**Consigne 1:** Recopiez l'extrait sur le harcèlement des femmes au Maroc depuis « Et du fait que » jusqu'à « elle, un jour. » inclus.
**Consigne 2:** D'après les commentaires cités dans l'extrait sur le harcèlement des femmes au Maroc, pour quelle raison la police a-t-elle interpellé les deux jeunes femmes ?

**Extrait présenté:**
────────────────────────────────────────
Et du fait que je suis une femme et que je vis dans ce pays qui a concentré ses désillusions dans les corps de mes semblables, je me suis repassé le film des événements. Je puis affirmer qu’il n’existe pas une femme au Maroc, marocaine ou étrangère, jeune ou moins jeune, célibataire ou mariée, parfois même enceinte, en jupe courte, en robe longue, en jellaba, en jeans, voilée ou pas… qui n’ait pas été exposée à plusieurs reprises à une quelconque forme de harcèlement, parfois avec quelque brutalité qui lui a fait craindre pour sa sécurité. Et donc, toute femme au Maroc, quoi que puissent être sa mise vestimentaire habituelle et son âge, est en mesure de revivre dans sa mémoire ce qui s’est produit pour les deux jeunes femmes d’Inezgane, et peut aussi imaginer que cela aurait pu lui arriver à elle, un jour.
Il existe des personnes qui voudraient nous faire accroire que ce qui s’est passé n’est qu’un événement passager et anodin que certains voudraient amplifier et que d’autres souhaiteraient instrumentaliser à des fins électorales. Ces gens souhaitent nous conduire à penser que les femmes au Maroc n’endurent rien qui puisse menacer leurs libertés, et que le Maroc est cette belle exception que l’on entend un peu partout, que les formes de harcèlement qui se produisent ici et là ne sont pas bien méchantes et qu’elles ne font qu’ « exprimer l’admiration de certains pour la beauté et la grâce de certaines »…
Et puis je reconnais que j’ai été effarée, effrayée, par les commentaires de plusieurs personnes qui affirment que « la police a interpelé les deux jeunes femmes parce qu’elles portaient des jupes plus courtes que nécessaire »… « Que les jupes que portaient ces femmes n’étaient pas comme les autres, mais plus relevées » !... En serait-on arrivés, aujourd’hui, au Maroc, à ce que les gens, la loi, la police et la justice définissent la longueur autorisée de nos jupes et de nos robes, à mesurer le seuil en-deçà duquel ces vêtements deviendraient des « outrages à la pudeur publique » ? Et, si oui, qui décidera de ces critères, et selon quels critères ?
────────────────────────────────────────
**Listing présenté:**
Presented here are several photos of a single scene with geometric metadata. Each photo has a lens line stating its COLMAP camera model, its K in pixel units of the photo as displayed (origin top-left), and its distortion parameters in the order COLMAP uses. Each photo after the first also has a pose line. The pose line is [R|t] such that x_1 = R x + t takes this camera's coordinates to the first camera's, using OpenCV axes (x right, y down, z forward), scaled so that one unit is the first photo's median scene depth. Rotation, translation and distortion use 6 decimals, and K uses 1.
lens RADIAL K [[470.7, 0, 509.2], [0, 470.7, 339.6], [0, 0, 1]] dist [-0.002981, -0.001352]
────────────────────────────────────────
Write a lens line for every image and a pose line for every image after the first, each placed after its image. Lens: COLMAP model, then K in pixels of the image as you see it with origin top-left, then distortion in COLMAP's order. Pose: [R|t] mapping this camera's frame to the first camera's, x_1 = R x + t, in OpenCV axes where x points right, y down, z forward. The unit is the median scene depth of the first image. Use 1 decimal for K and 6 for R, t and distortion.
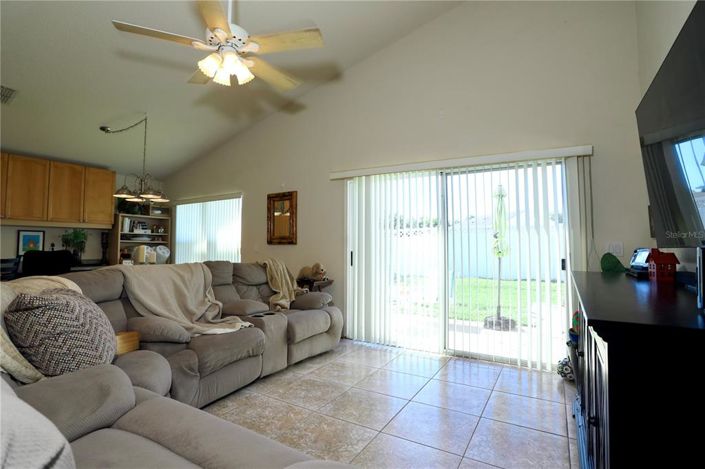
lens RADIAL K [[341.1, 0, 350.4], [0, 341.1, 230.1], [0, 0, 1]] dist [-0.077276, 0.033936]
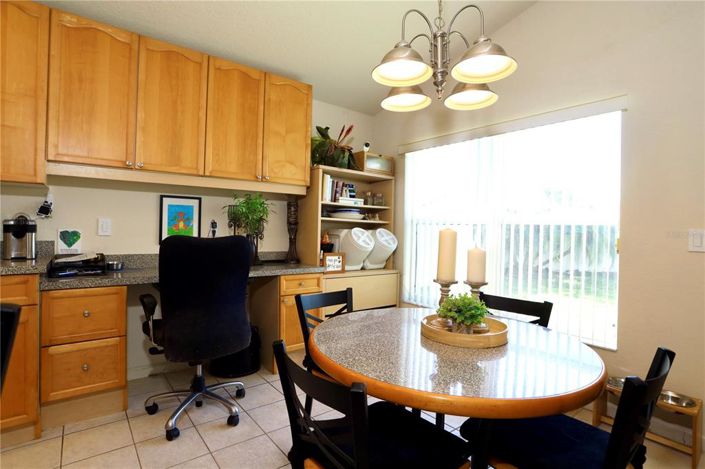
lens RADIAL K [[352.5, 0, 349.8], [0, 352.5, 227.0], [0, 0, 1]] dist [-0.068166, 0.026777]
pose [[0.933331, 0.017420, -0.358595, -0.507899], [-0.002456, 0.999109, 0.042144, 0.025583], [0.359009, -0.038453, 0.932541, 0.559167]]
────────────────────────────────────────
**Réponse rédigée 1:**
Et du fait que je suis une femme et que je vis dans ce pays qui a concentré ses désillusions dans les corps de mes semblables, je me suis repassé le film des événements. Je puis affirmer qu’il n’existe pas une femme au Maroc, marocaine ou étrangère, jeune ou moins jeune, célibataire ou mariée, parfois même enceinte, en jupe courte, en robe longue, en jellaba, en jeans, voilée ou pas… qui n’ait pas été exposée à plusieurs reprises à une quelconque forme de harcèlement, parfois avec quelque brutalité qui lui a fait craindre pour sa sécurité. Et donc, toute femme au Maroc, quoi que puissent être sa mise vestimentaire habituelle et son âge, est en mesure de revivre dans sa mémoire ce qui s’est produit pour les deux jeunes femmes d’Inezgane, et peut aussi imaginer que cela aurait pu lui arriver à elle, un jour.

**Réponse rédigée 2:** Selon ces commentaires, elles portaient des jupes plus courtes que nécessaire.